Nous croyons profondément que la logique de destruction de l’emploi public doit être aujourd’hui remise en cause à l’aune de nos objectifs de transition écologique. Nous nous tirons une balle dans le pied, et c’est toute la chaîne de projets, toute l’ingénierie sur nos territoires, toute la mise en œuvre concrète des politiques publiques environnementales qui sont impactées. Nous espérons, dans le cadre de la discussion des amendements, pouvoir infléchir cette trajectoire.
Et voici que l’on change l’architecture des programmes pour maquiller un budget pour lui donner l’apparence d’un budget à la hausse. Hors transports, les crédits de paiement alloués à la mission « Écologie » diminuent en réalité de 6 % à périmètre constant. L’intégration du Fonds Barnier au budget général est vantée par la ministre de la transition écologique mais celle-ci nous interroge sur les motivations poursuivies.
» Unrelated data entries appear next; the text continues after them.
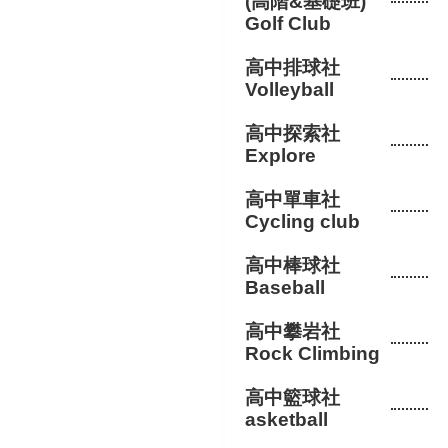
(高階&基礎班)
Golf Club
高中排球社
Volleyball
高中探索社
Explore
高中單車社
Cycling club
高中棒球社
Baseball
高中攀岩社
Rock Climbing
高中籃球社
asketball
En effet, cette budgétisation pourrait permettre au Gouvernement de pouvoir fixer chaque année des crédits budgétaires différents, tout en percevant désormais directement dans le budget de l’Etat 100% des cotisations des assurés. Nous en rediscuterons également lors des amendements. C’est un sujet important au regard de la recrudescence des catastrophes naturelles qui touchent la France.
Il ne s’agit pas ici de dresser un bilan apocalyptique de votre projet de budget ; ce n’est pas une posture que nous adoptons mais bien la conviction qu’il faut relever vos ambitions qui nous paraissent timorées au regard des enjeux climatiques.
Les amendements présentés par le groupe socialiste écologiste et républicain vous sembleront certainement démesurés, Monsieur le ministre, mais ils traduisent tous cette nécessité d’investir lourdement dans la transition écologique, dans la rénovation énergétique des bâtiments, dans les énergies renouvelables, dans les transports ferroviaires, dans l’économie circulaire pour réussir la « nouvelle grande transformation ».
Nous touchons peut-être là aux limites de l’exercice budgétaire. À force d’appauvrir les ressources de l’Etat en recettes, nous n’avons plus de quoi financer les dépenses ; l’équation est imparable et l’événement d’hier marquera les consciences.
Ainsi, pour toutes ces raisons évoquées précédemment et celles qu’exposeront bientôt ma collègue Angèle Préville, nous voterons contre les crédits de la Mission.